Because of the way we chose $\hat{e}_u$, $\vec{p}_u$ is at $\left(\left\lVert\vec{u}\right\rVert, 0\right)$ in the 2D coordinates; i.e., on the positive $u$ axis. This means that in the 2D coordinate system, its angle $\theta_u = 0$. For $\vec{p}_v$ and $\vec{p}_s$, we need to use the above formula to find their 2D coordinates, and then their respective angles (wrt. the positive $u$ axis), $\theta_v$ and $\theta_s$.

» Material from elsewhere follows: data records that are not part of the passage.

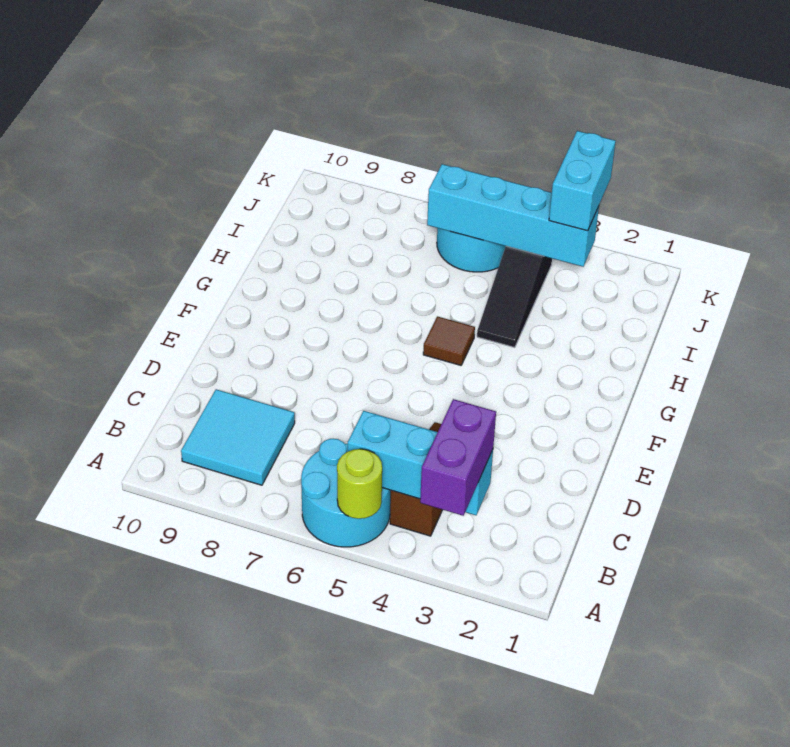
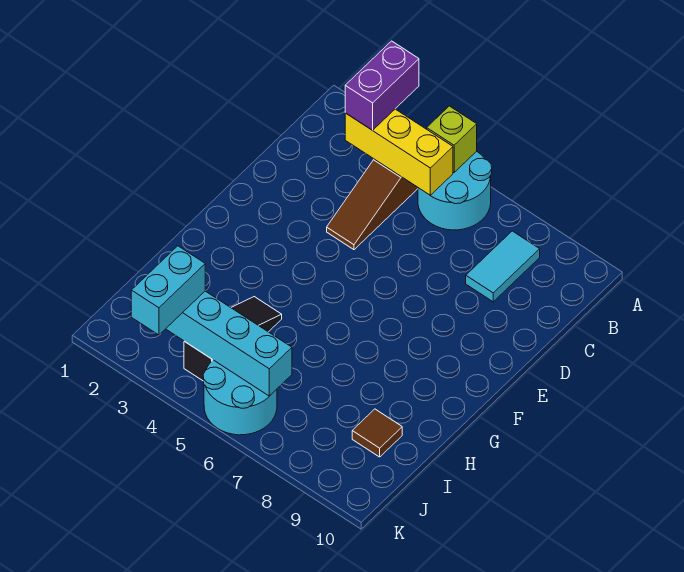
lime 1x1 round brick [337,449,382,519] -> lime 1x1 brick [427,106,477,172]
cyan 1x3 brick [348,411,493,515] -> yellow 1x3 brick [345,109,453,195]
cyan 2x2 tile [181,389,295,485] -> cyan 1x2 tile [466,231,540,302]
brown 1x1 tile [423,316,475,365] -> brown 1x1 tile moved to [352,409,402,457]

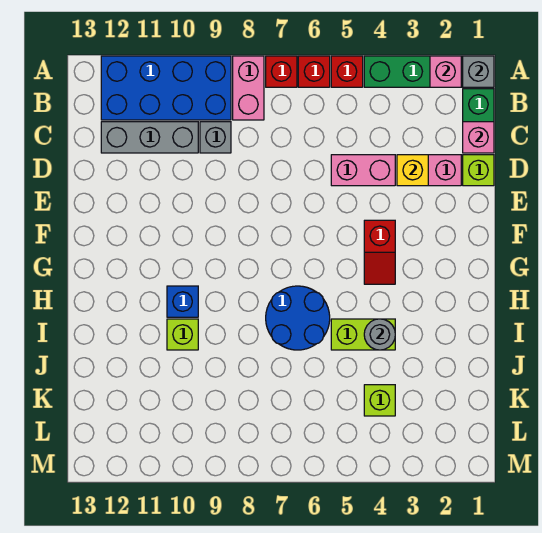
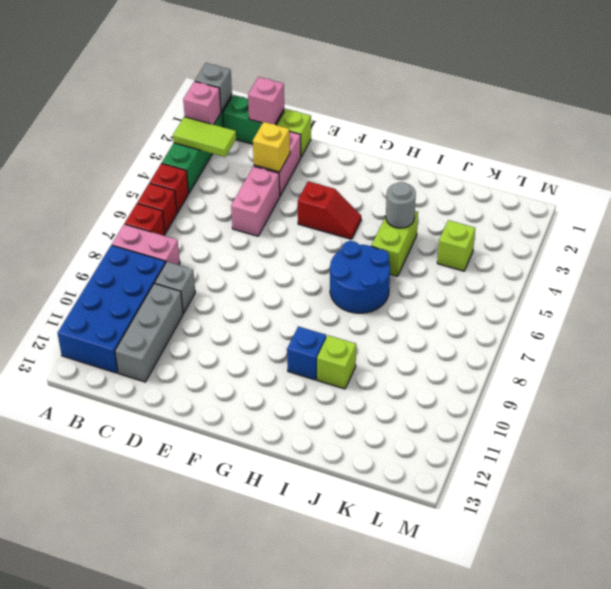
none -> lime 1x2 tile [173,117,236,157]

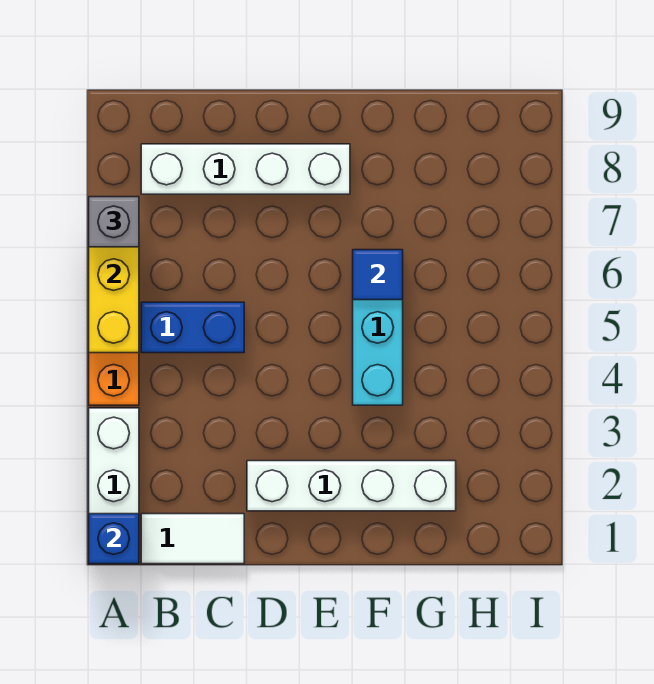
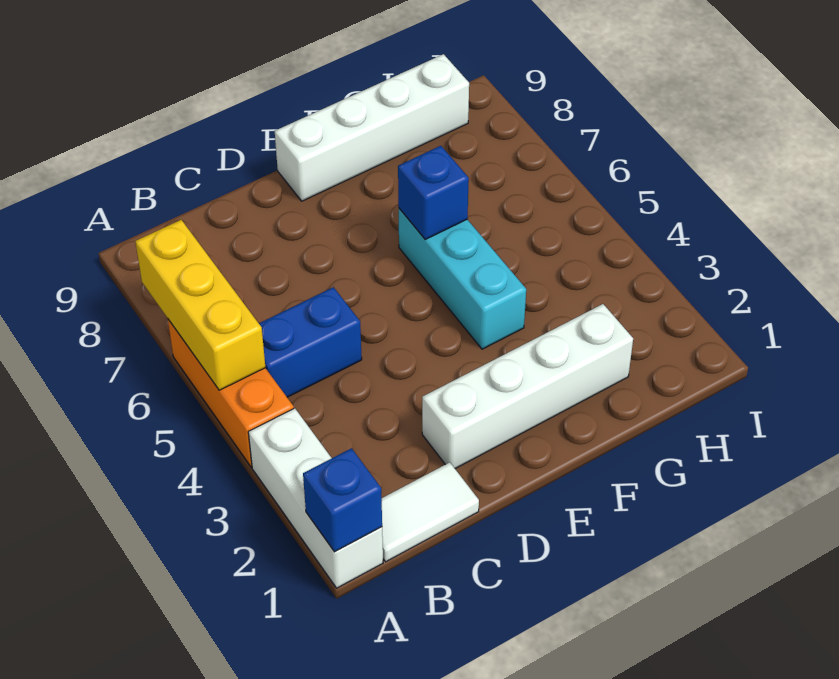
grey 1x1 brick [89,197,139,247] -> none
white 1x4 brick [141,144,350,194] -> white 1x4 brick moved to [275,54,469,201]
blue 1x1 tile [353,250,403,300] -> blue 1x1 brick [398,146,469,239]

This, finally, leads to a solution of the original question. The angle $\varphi$ between the two vectors $\vec{u}$ and $\vec{v}$, on the same side as point $\vec{p}_s$, projected to the plane passing through points $\vec{p}_0$, $\vec{p}_0+\vec{u}$, and $\vec{p}_0+\vec{v}$, is
$$\varphi = \left\lbrace ~ \begin{aligned}
\theta_v, & \quad 0 \le \theta_s \le \theta_v \\
2 \pi - \theta_v, & \quad \theta_s \lt 0 \le \theta_v \\
2 \pi - \theta_v, & \quad 0 \le \theta_v \lt \theta_s \\
-\theta_v, & \quad \theta_v \le \theta_s \le 0 \\
2 \pi + \theta_v, & \quad \theta_v \le 0 \lt \theta_s \\
2 \pi + \theta_v, & \quad \theta_s \lt \theta_v \le 0 \\
\end{aligned} \right . $$
assuming a typical implementation of $\operatorname{atan2}$ that yields results $\pm \pi$. (To convert from radians to degrees, multiply by $180 / \pi$.)
The first three cases are when $\theta_v$ is in the positive $v$ half of the 2D plane. The first case is $\vec{p}_s$ between the two angles, the second case is $\vec{p}_s$ in the negative $v$ half of the 2D plane, and the third case is $\vec{p}_s$ in the positive $v$ half of the 2D plane but outside $\vec{v}$.
The last three cases are when $\theta_v$ is in the negative $v$ half of the 2D plane, so we need to negate $\theta_v$ in the result. The fourth case is $\vec{p}_s$ between the two angles. The fifth case is $\vec{p}_s$ in the positive $v$ half of the 2D plane. The last case is $\vec{p}_s$ being in the negative $v$ half of the 2D plane, but outside $\vec{v}$.
Best Answer
You could apply the dot product formula $a \cdot b=|a|\ |b| \cos(30)$ where $|a|$ and $|b|$ are the lengths of the two vectors (square root of sum of squares of components). The vector $b$ is not determined by your condition but is only restricted to lie in a cone making all 3-d locations of vectors $b$ with axis $a$ and apex of cone angle 30 degrees.